> _About this task_
Return the data below exactly, but only from the line containing "color: #fff; font-size: 17px;" through the line containing "#ededed; color: #3a3a3a;", with both of those lines included.

[Before-and-after page screenshots]
*** Begin section ***

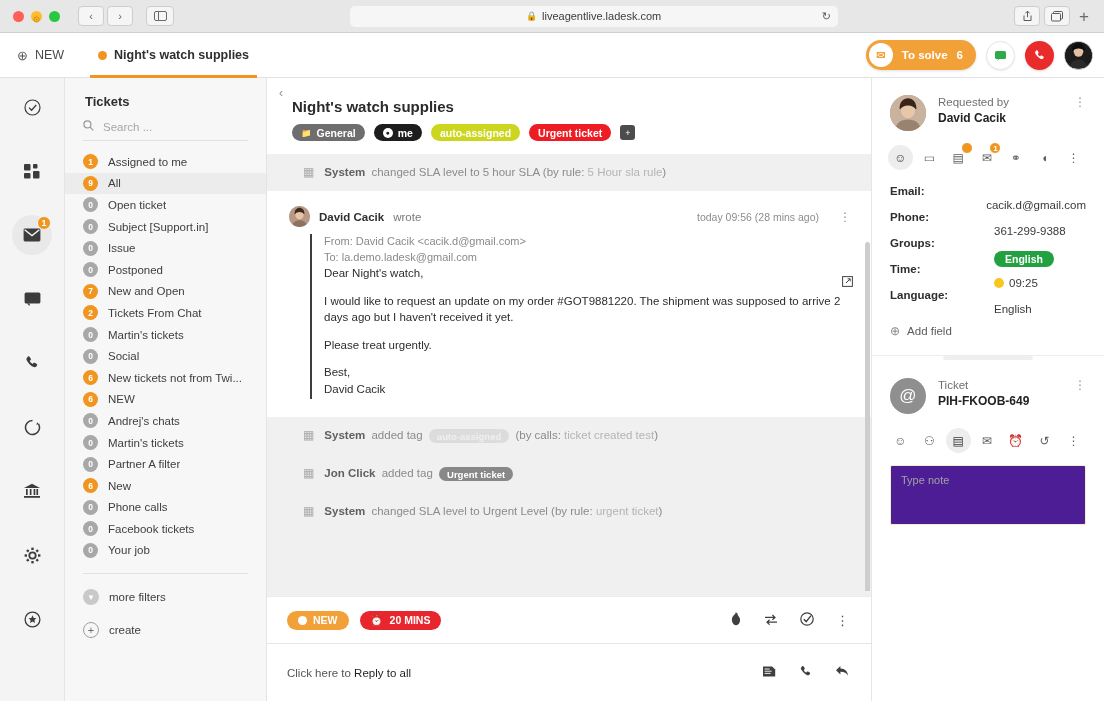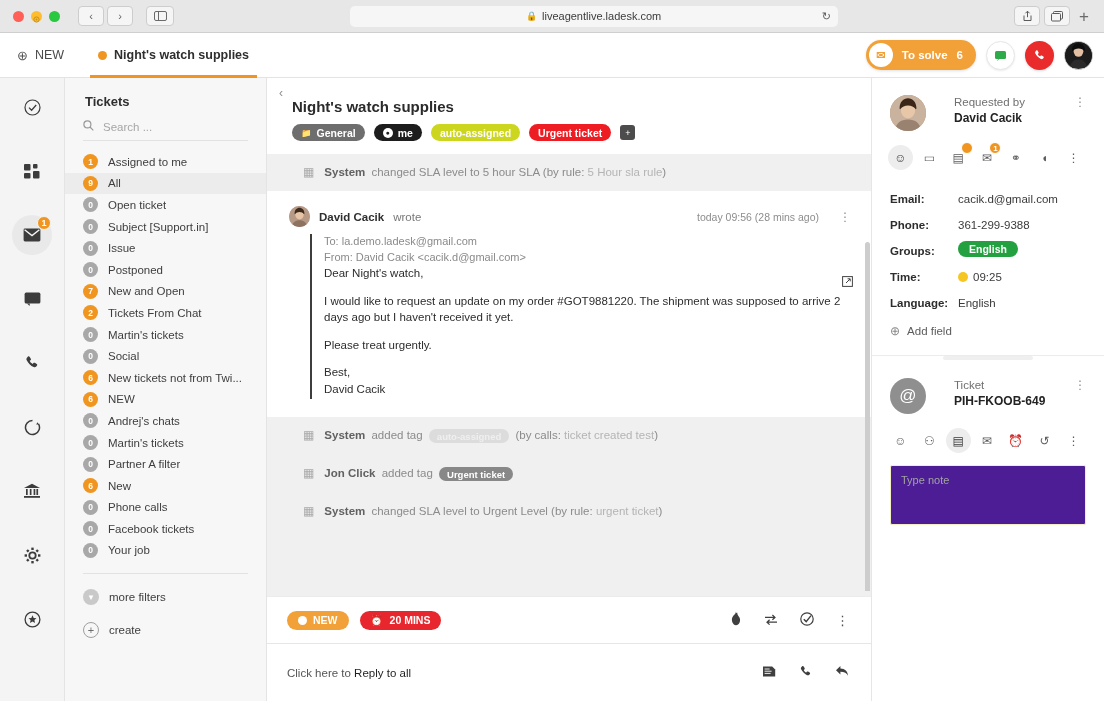--- a/index.html
+++ b/index.html
@@ -248,21 +248,21 @@
     background: transparent;
   }
   .scroll-thumb { position: absolute; top: 0; width: 5px; height: 460px; background: #cdcdcd; border-radius: 3px; }
 
   
   .rpanel {
     position: absolute; top: 78px; left: 871px; width: 233px; height: 623px;
     background: #fff; border-left: 1px solid #e6e6e6; padding: 17px 18px 0;
     overflow: hidden;
   }
-  .r-head { display: flex; align-items: flex-start; gap: 28px; }
+  .r-head { display: flex; align-items: flex-start; gap: 12px; }
   .r-av {
     width: 36px; height: 36px; border-radius: 50%; overflow: hidden; flex: 0 0 36px;
     background: #b98a6a;
   }
   .r-av.ticket {
     background: #8f8f8f; display: flex; align-items: center; justify-content: center;
     color: #fff; font-size: 17px;
   }
   .r-sub { font-size: 11.5px; color: #707070; line-height: 15px; }
   .r-name { font-size: 12px; font-weight: 700; color: #232323; line-height: 16px; }
@@ -274,23 +274,23 @@
     width: 25px; height: 25px; border-radius: 50%; display: flex; align-items: center;
     justify-content: center; color: #5c5c5c; font-size: 12px; position: relative; cursor: pointer;
   }
   .r-ic.sel { background: #ededed; color: #3a3a3a; }
   .r-ic .ibadge {
     position: absolute; top: -3px; right: -2px; width: 12px; height: 12px; background: #f0951f;
     border-radius: 50%; font-size: 8px; color: #fff; display: flex; align-items: center;
     justify-content: center; font-weight: 700; border: 1.5px solid #fff;
   }
   .r-fields { margin-top: 15px; }
-  .r-field { display: flex; align-items: flex-end; height: 20px; margin-bottom: 6px; }
+  .r-field { display: flex; align-items: flex-start; height: 20px; margin-bottom: 6px; gap: 36px; }
   .r-key { width: 68px; font-size: 11.5px; font-weight: 700; color: #2d2d2d; }
-  .r-val { font-size: 11.5px; color: #3a3a3a; display: flex; align-items: center; gap: 5px; }
+  .r-val { font-size: 11.5px; color: #3a3a3a; display: flex; align-items: center; gap: 5px; margin-top: 14px; }
   .chip-green {
     background: #23a03f; color: #fff; font-size: 10.5px; font-weight: 700;
     border-radius: 9px; padding: 2px 11px;
   }
   .sun { width: 10px; height: 10px; border-radius: 50%; background: #f6c623; }
   .addfield {
     display: flex; align-items: center; gap: 7px; margin-top: 15px;
     font-size: 11.5px; color: #5c5c5c; cursor: pointer;
   }
   .addfield .pl { font-size: 12px; color: #8a8a8a; }
@@ -601,22 +601,22 @@
                 <path d="M5.6 7.5C5.6 4 7.8 1.8 10.5 1.8S15.4 4 15.4 7.5c0 .8-.2 1-.6.5-.8-1.1-2.4-1.9-4.3-1.9s-3.5.8-4.3 1.9c-.4.5-.6.3-.6-.5z" fill="#3d2a1c"></path>
                 <path d="M2.6 21c.8-4.6 3.6-6.8 7.9-6.8s7.1 2.2 7.9 6.8z" fill="#8e7260"></path>
               </svg>
           </span>
           <span class="msg-name">David Cacik</span>
           <span class="msg-wrote">wrote</span>
           <span class="msg-time">today 09:56 (28 mins ago)</span>
           <span class="msg-dots">⋮</span>
         </div>
         <div class="msg-body">
+          <div class="meta-line">From: David Cacik &lt;cacik.d@gmail.com&gt;</div>
           <div class="meta-line">To: la.demo.ladesk@gmail.com</div>
-          <div class="meta-line">From: David Cacik &lt;cacik.d@gmail.com&gt;</div>
           <div class="body-line">Dear Night's watch,</div>
           <div class="body-gap"></div>
           <div class="body-line">I would like to request an update on my order #GOT9881220. The shipment was supposed to arrive 2 days ago but I haven't received it yet.</div>
           <div class="body-gap"></div>
           <div class="body-line">Please treat urgently.</div>
           <div class="body-gap"></div>
           <div class="body-line">Best,</div>
           <div class="body-line">David Cacik</div>
           <span class="pop-out">
             <svg width="11" height="11" viewBox="0 0 11 11">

*** End section ***

> _Exercise solution_
     color: #fff; font-size: 17px;
   }
   .r-sub { font-size: 11.5px; color: #707070; line-height: 15px; }
   .r-name { font-size: 12px; font-weight: 700; color: #232323; line-height: 16px; }
@@ -274,23 +274,23 @@
     width: 25px; height: 25px; border-radius: 50%; display: flex; align-items: center;
     justify-content: center; color: #5c5c5c; font-size: 12px; position: relative; cursor: pointer;
   }
   .r-ic.sel { background: #ededed; color: #3a3a3a; }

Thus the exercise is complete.